Providing more state funding for K-12 education and raising the percentage of the top tax bracket, Geballe added, would allow municipalities to lower property taxes.
But Sen. William Nickerson, the ranking Republican on the state finance committee, said Connecticut already has an overly stratified tax system.
“Advocates of restructuring the tax system always want to raise taxes on the wealthy,” he said. “But we already have one of the steepest income taxes in the country. Of those who do pay [state income taxes], the top 5 percent pay the same as the bottom 95 percent put together. … That’s why we always swing from surplus to deficit.”
He said he hopes to see the elimination of the annual $250 business entity tax on almost every business in the state, but that he is not “overly optimistic” that that will happen. Other tax proposals being considered by the state legislature, including a tax on parcel delivery, would be unhelpful amidst a recession, Nickerson said.
Connecticut Voices, however, does not see a problem with the wealthiest residents’ paying higher percentages of their income. According to the statistics the organization released, in 2006, those earning more than $750,000 paid 33 percent of the state’s total revenue from income taxes — a figure this organization thinks is too low.
But those same residents also reported 31 percent of the income reported in the state.
The crunch from state taxes has only been exacerbated by national tax policy, said New Haven Rep. Patricia Dillon, who went door-to-door on tax day — “not the wisest” decision, she said afterwards.

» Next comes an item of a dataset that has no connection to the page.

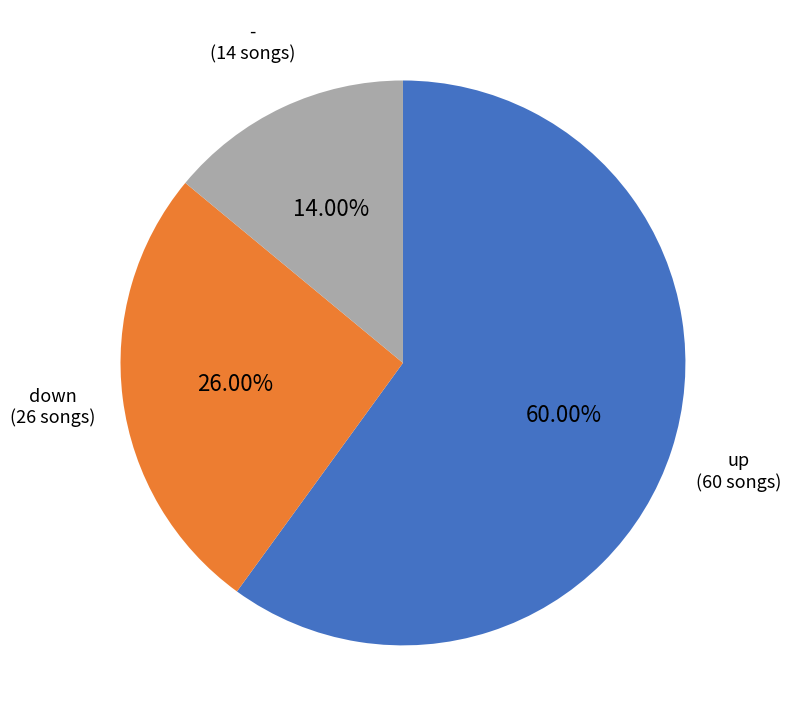

Is there a majority slice in this chart?

Yes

“The Alternative Minimum Tax is killing two-income households,” she said. People she spoke with were angry “to find out that they cannot deduct their property taxes [from the federal income tax],” which she said they already cannot afford.
The Alternative Minimum Tax was enacted in 1970 to ensure that high-income families did not accumulate so many deductions as to avoid paying income taxes altogether, by instituting a flat rate with no deductions. But since it is not indexed to inflation, families with increasingly smaller incomes now pay the AMT.

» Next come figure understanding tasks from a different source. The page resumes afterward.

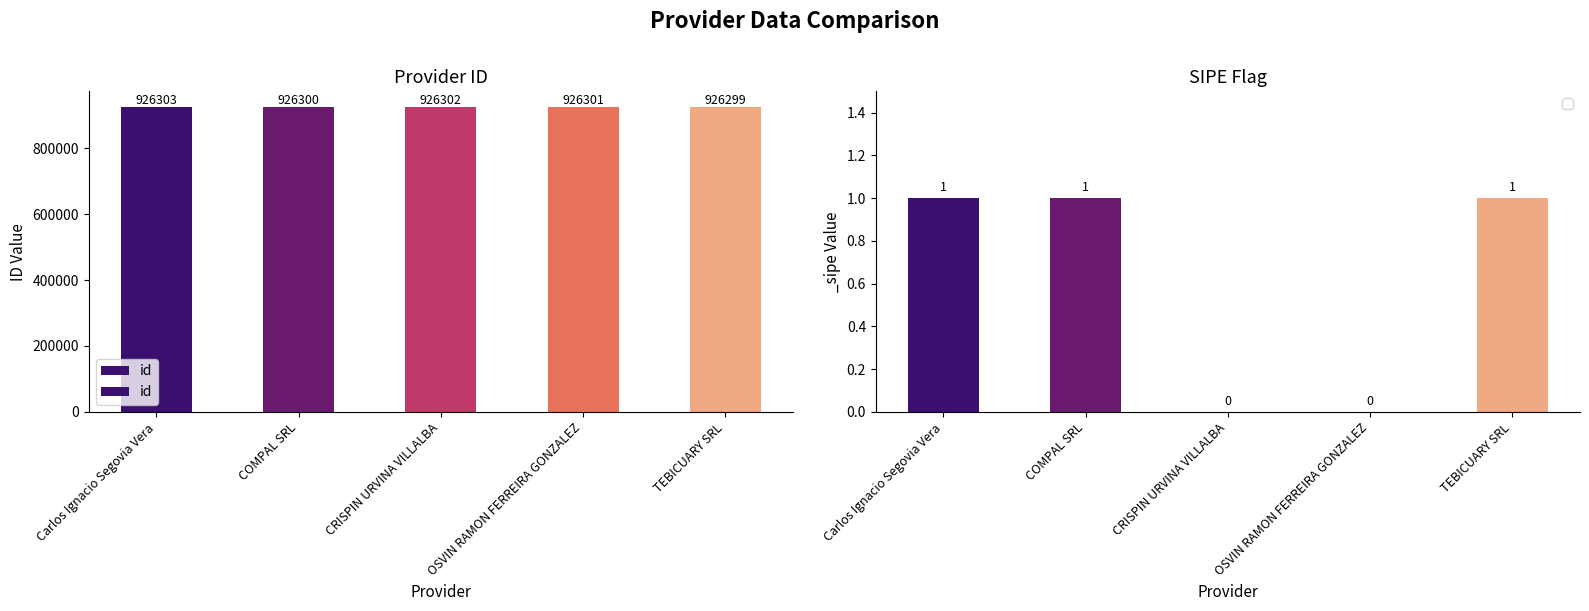

Rank the categories by value from highest to lowest.

Carlos Ignacio Segovia Vera, CRISPIN URVINA VILLALBA, OSVIN RAMON FERREIRA GONZALEZ, COMPAL SRL, TEBICUARY SRL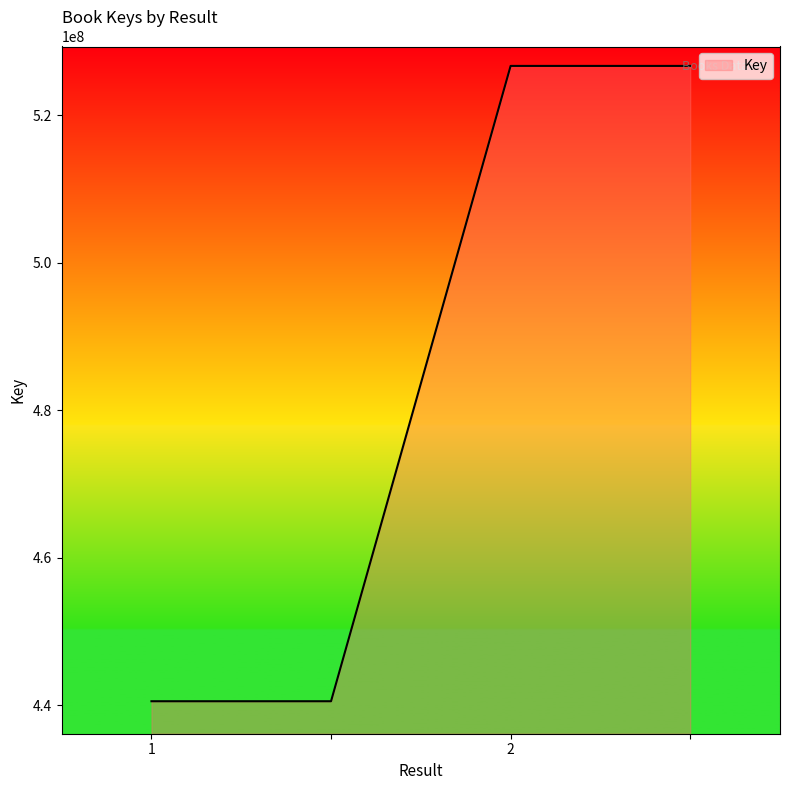

What is the sum of all values?

1934342892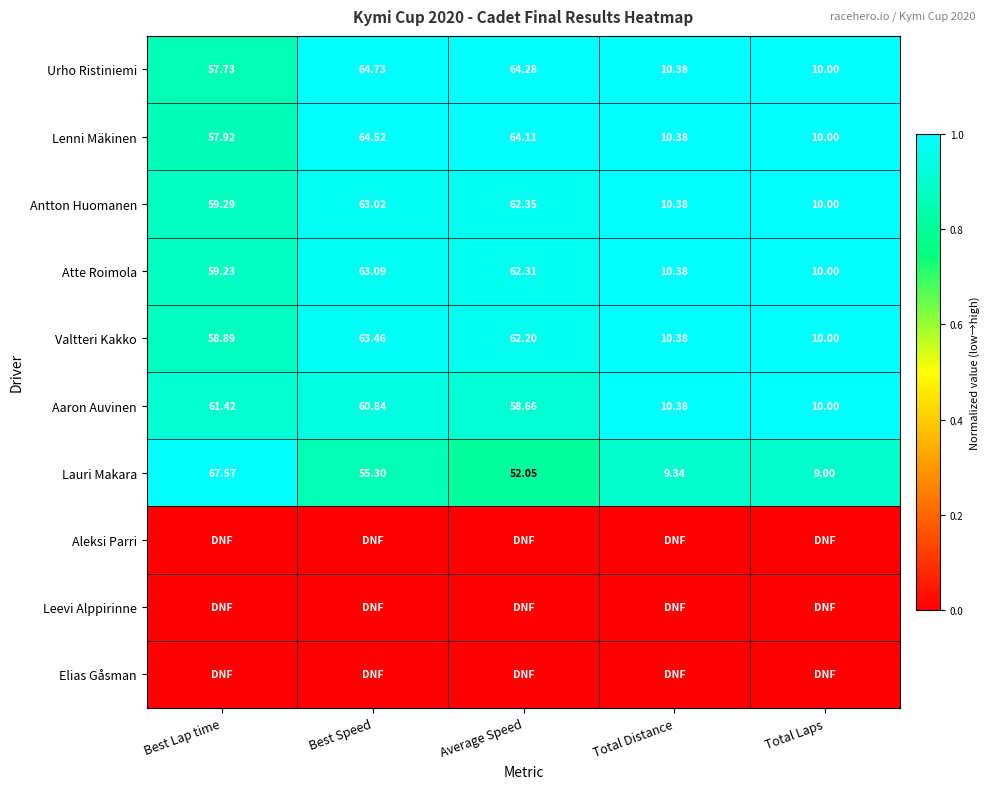

Rank the categories by Urho Ristiniemi value from lowest to highest.

Total Laps, Total Distance, Best Lap time, Average Speed, Best Speed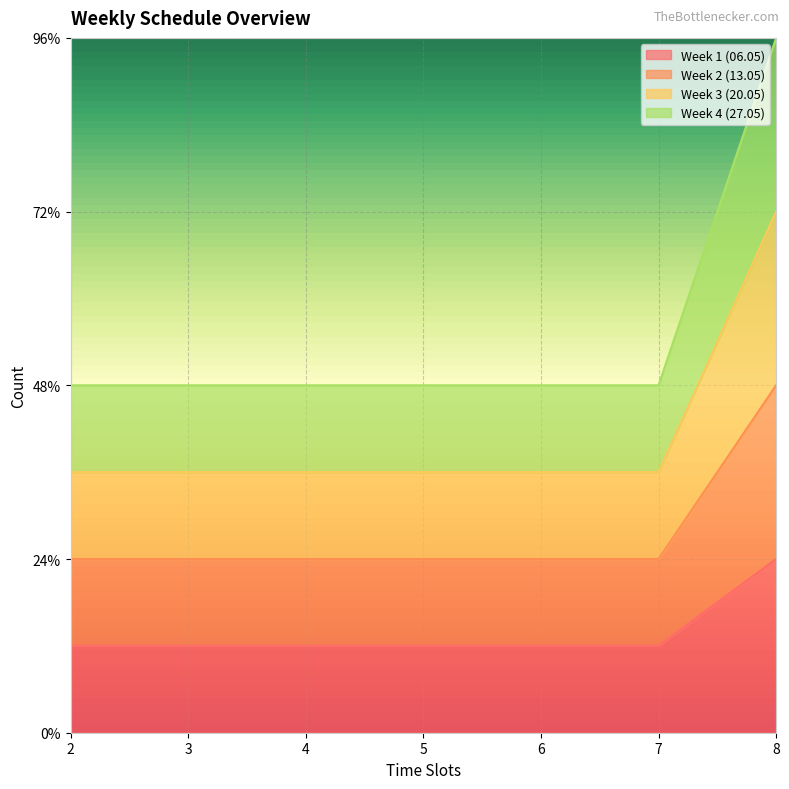

Which series has the largest total across all categories?

Week 3 (20.05)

Dillon said she is not sure what the solution is, but something has to change.
“Additional PILOT funding might help, but it goes directly to the cities,” she said. “I don’t know if that will reduce people’s taxes, so it’s up to the cities to cut people’s taxes.”
But at least in New Haven, that is not likely.
Ward 25 Alderwoman Ina Silverman, vice-chair of the Board of Aldermen’s finance committee, said city taxes would not go down unless “fixed costs go down,” from healthcare premiums to electricity to oil, or unless there were massive layoffs. So lower city taxes is not a probable scenario, she said.
“There are a couple of [aldermen] going to Hartford tomorrow … to get more money from the state, any way we can,” Silverman said, just to get enough to meet the proposed municipal budget. “We’re millions in the hole.”
Although New Haven Mayor John DeStefano asked the state for enough PILOT money to balance the city’s budget for the next fiscal year, it is not yet clear how much money the state will ultimately provide or what programs and departments the city would cut if not enough funds are forthcoming, Silverman said.